### Exercise
Repeat the entries in full. Each line must match exactly.
--- START ---
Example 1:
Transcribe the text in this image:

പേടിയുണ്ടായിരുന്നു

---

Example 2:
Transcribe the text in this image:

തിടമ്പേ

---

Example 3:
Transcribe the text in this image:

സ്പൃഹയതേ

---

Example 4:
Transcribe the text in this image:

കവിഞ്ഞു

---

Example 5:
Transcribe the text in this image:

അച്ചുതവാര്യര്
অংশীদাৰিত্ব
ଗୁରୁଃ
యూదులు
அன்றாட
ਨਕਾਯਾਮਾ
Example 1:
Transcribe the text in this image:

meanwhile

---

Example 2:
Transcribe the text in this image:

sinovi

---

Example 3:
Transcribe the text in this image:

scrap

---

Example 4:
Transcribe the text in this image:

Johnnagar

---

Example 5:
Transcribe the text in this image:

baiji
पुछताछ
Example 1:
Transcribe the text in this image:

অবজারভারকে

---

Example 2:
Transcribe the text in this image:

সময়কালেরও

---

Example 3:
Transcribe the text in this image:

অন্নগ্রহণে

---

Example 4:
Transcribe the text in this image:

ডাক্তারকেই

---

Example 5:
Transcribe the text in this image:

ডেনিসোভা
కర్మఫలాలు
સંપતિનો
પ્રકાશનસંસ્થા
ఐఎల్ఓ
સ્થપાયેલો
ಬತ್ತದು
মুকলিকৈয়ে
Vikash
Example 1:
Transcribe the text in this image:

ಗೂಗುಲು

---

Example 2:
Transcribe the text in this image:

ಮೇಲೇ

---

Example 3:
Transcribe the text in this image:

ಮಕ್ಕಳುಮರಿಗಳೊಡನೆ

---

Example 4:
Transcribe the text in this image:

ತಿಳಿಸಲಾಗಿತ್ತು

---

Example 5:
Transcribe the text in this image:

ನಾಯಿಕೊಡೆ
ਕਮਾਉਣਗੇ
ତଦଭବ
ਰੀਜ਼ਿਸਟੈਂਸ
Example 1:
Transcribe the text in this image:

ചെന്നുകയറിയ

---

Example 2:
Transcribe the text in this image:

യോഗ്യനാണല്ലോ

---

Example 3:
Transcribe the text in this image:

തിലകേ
--- END ---
### Response
Example 1:
Transcribe the text in this image:

പേടിയുണ്ടായിരുന്നു

---

Example 2:
Transcribe the text in this image:

തിടമ്പേ

---

Example 3:
Transcribe the text in this image:

സ്പൃഹയതേ

---

Example 4:
Transcribe the text in this image:

കവിഞ്ഞു

---

Example 5:
Transcribe the text in this image:

അച്ചുതവാര്യര്
অংশীদাৰিত্ব
ଗୁରୁଃ
యూదులు
அன்றாட
ਨਕਾਯਾਮਾ
Example 1:
Transcribe the text in this image:

meanwhile

---

Example 2:
Transcribe the text in this image:

sinovi

---

Example 3:
Transcribe the text in this image:

scrap

---

Example 4:
Transcribe the text in this image:

Johnnagar

---

Example 5:
Transcribe the text in this image:

baiji
पुछताछ
Example 1:
Transcribe the text in this image:

অবজারভারকে

---

Example 2:
Transcribe the text in this image:

সময়কালেরও

---

Example 3:
Transcribe the text in this image:

অন্নগ্রহণে

---

Example 4:
Transcribe the text in this image:

ডাক্তারকেই

---

Example 5:
Transcribe the text in this image:

ডেনিসোভা
కర్మఫలాలు
સંપતિનો
પ્રકાશનસંસ્થા
ఐఎల్ఓ
સ્થપાયેલો
ಬತ್ತದು
মুকলিকৈয়ে
Vikash
Example 1:
Transcribe the text in this image:

ಗೂಗುಲು

---

Example 2:
Transcribe the text in this image:

ಮೇಲೇ

---

Example 3:
Transcribe the text in this image:

ಮಕ್ಕಳುಮರಿಗಳೊಡನೆ

---

Example 4:
Transcribe the text in this image:

ತಿಳಿಸಲಾಗಿತ್ತು

---

Example 5:
Transcribe the text in this image:

ನಾಯಿಕೊಡೆ
ਕਮਾਉਣਗੇ
ତଦଭବ
ਰੀਜ਼ਿਸਟੈਂਸ
Example 1:
Transcribe the text in this image:

ചെന്നുകയറിയ

---

Example 2:
Transcribe the text in this image:

യോഗ്യനാണല്ലോ

---

Example 3:
Transcribe the text in this image:

തിലകേ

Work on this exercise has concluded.